Required task =>
Copy the lines below word for word, but leave out the pictures.
-- Start of Supplied material --
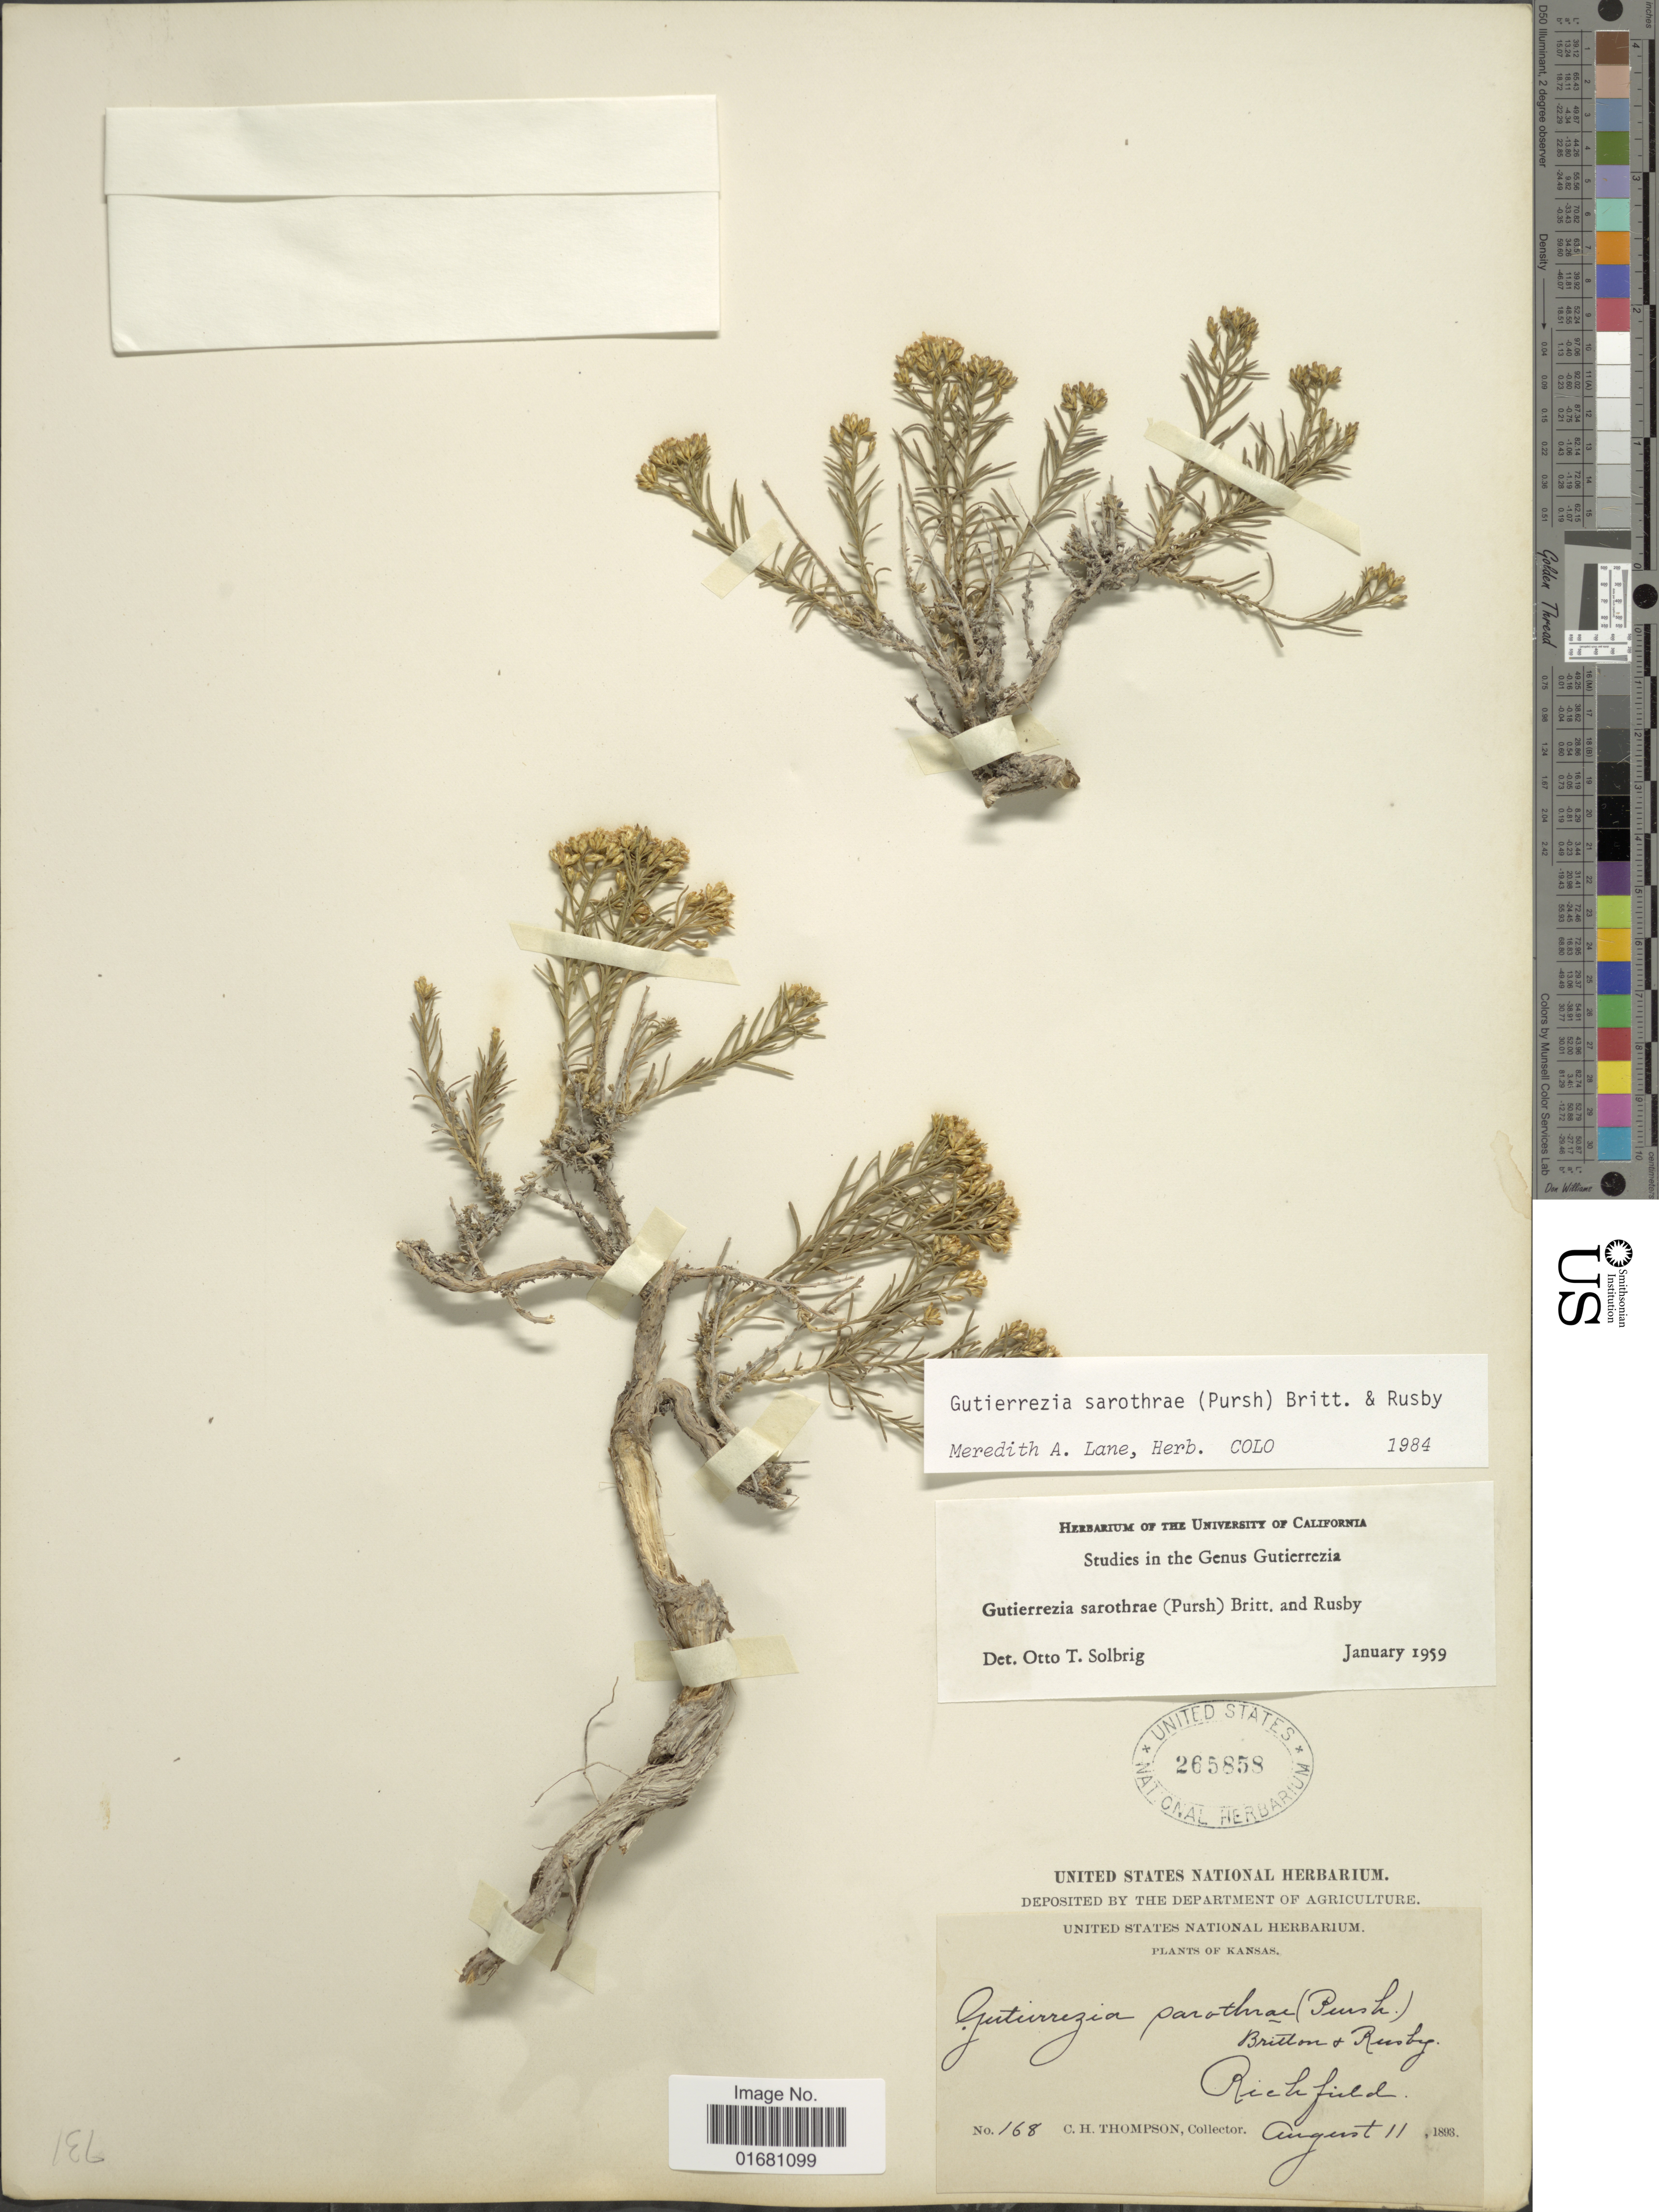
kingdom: Plantae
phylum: Tracheophyta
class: Magnoliopsida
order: Asterales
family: Asteraceae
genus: Gutierrezia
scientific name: Gutierrezia sarothrae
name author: (Pursh) Britton & Rusby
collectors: C. H. Thompson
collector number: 168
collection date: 1893-08-11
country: United States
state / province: Kansas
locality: Britlon of Rusby, Rickfield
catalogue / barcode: US 265858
-- End of Supplied material --
Solution to this problem =>
kingdom: Plantae
phylum: Tracheophyta
class: Magnoliopsida
order: Asterales
family: Asteraceae
genus: Gutierrezia
scientific name: Gutierrezia sarothrae
name author: (Pursh) Britton & Rusby
collectors: C. H. Thompson
collector number: 168
collection date: 1893-08-11
country: United States
state / province: Kansas
locality: Britlon of Rusby, Rickfield
catalogue / barcode: US 265858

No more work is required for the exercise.